> Tasks to perform
1. Answer these from the podcast transcript about the WordPress pattern creator:
(a) What does the transcript say the pattern creator is for?
(b) How is Ana described?
(c) Where are listeners told they can find the links?
2. Continue the podcast transcript about the WordPress pattern creator from its last line, with Ana answering the host's question.
Selected extract START
Having said that, not all of us are great at design, or perhaps we’ve just not had the time to explore how block patterns are created. Wouldn’t it be great if there was a source of patterns which we could use in our WordPress websites, safe in the knowledge that they were completely free to use? There is, and it’s called the pattern directory. You simply find a pattern that you like and copy paste it into your site.

You could stop there, but you could also use this as a way of learning how blocks are constructed. Open up the pattern and see how it’s laid out. What settings we’ll use to create the styling?

Right now, the pattern directory is quite small. There’s a few hundred pounds to explore, but it could certainly do with some more contributions. And that is what this podcast is about. The pattern creator is the way to create patterns so that they can be submitted, reviewed, and hopefully accepted into the Pattern Directory. We’ve got two perspectives on the podcast today from people who come at it from different angles.

Ana is a self-taught WordPress themer, and a designer who is making use of patterns in her website builds. And Kelly is an Automattician who has been working with the team building the Pattern Directory and Creator. We talk about how the creator works, how you can submit your patterns and what constraints are there for having your submissions accepted.

So, if you’re curious about how patterns can speed up your website building workflow, this episode is for you.

If you’re interested in finding out more, you can find all the links in the show notes by heading over to WP tavern.com forward slash podcast, where you’ll find all the other episodes as well.

And so without further delay, I bring you Ana Segota and Kelly Choyce-Dwan.

I am joined on the podcast today by Ana Segota and Kelly Choyce-Dwan. Hello.

[00:04:01] Ana Segota: Hi.

[00:04:01] Kelly Choyce-Dwan: Hello.

[00:04:02] Nathan Wrigley: Very nice to have you both here. As we always do at the beginning of the podcast, I’m going to give both of you an opportunity to introduce yourselves, to give us a bit of an orientation.

If you’ve listened to the introduction to this podcast, you probably know that we’re going to be talking about the pattern creator. And so it would be important to know why the two guests today are coming on talking about that. So, we’ll take it one at a time. We’ll begin with Ana. Ana, just tell us a little bit about your journey with WordPress and how come it is that you became involved with the pattern creator.
Selected extract END
Data supplied START
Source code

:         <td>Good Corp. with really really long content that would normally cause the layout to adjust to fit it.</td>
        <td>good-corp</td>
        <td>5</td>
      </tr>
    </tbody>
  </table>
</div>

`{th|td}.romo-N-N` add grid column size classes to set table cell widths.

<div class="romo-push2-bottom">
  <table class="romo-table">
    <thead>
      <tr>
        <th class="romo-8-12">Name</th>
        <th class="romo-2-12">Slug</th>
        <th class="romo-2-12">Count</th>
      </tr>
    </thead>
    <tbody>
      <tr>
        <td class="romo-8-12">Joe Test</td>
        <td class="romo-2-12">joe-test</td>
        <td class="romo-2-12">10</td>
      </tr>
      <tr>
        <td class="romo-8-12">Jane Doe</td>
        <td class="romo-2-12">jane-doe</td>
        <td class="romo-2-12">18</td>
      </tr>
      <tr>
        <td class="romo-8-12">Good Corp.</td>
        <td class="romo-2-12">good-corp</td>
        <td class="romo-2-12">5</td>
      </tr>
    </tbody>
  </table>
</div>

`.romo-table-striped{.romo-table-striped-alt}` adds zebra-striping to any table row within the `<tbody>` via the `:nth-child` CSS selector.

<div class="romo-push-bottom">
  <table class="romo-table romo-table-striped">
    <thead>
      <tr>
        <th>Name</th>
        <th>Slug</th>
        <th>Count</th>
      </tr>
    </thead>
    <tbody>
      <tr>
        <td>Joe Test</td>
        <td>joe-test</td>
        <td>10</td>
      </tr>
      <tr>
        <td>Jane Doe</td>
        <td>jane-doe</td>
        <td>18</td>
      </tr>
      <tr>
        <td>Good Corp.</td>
Data supplied END
> Responses to the tasks
1.
(a) It is the way to create patterns so they can be submitted, reviewed, and hopefully accepted into the Pattern Directory.
(b) She is a self-taught WordPress themer and a designer who is making use of patterns in her website builds.
(c) In the show notes, by heading over to WP tavern.com forward slash podcast.

2.
[00:04:33] Ana Segota: So, hi Nathan, nice to meet you and thank you for inviting me. So I’m Ana Segota, and I am a themer, and I love creating WordPress themes using block patterns. I always was more as a designer, but I learned to code to be able to create WordPress themes myself, but now having a block patterns is such a relief for me because I can concentrate on design more.

[00:05:04] Nathan Wrigley: That’s really nice. Thank you. Yeah. The intention of the tool is to make all of those decisions a little bit easier. So it’s nice, nice to know that in your case, it’s working. So, okay that’s going to be one perspective that we’ve got in the show today. And another perspective comes from Kelly. So Kelly, just spend a moment, tell us who you are please.

[00:05:21] Kelly Choyce-Dwan: Sure. So my name is Kelly Choyce-Dwan, also ryelle online. I work at Automattic and I have for over seven years. I started with WordPress in 2009, and I’m now working on the Meta team where my focus recently has been on the pattern directory and pattern creator.

[00:05:41] Nathan Wrigley: Now many people listening to this podcast will be very up-to-date users of WordPress. There’ll be using the tools that are shipping all of the time, and they may well have discovered patterns and be using them to great effect.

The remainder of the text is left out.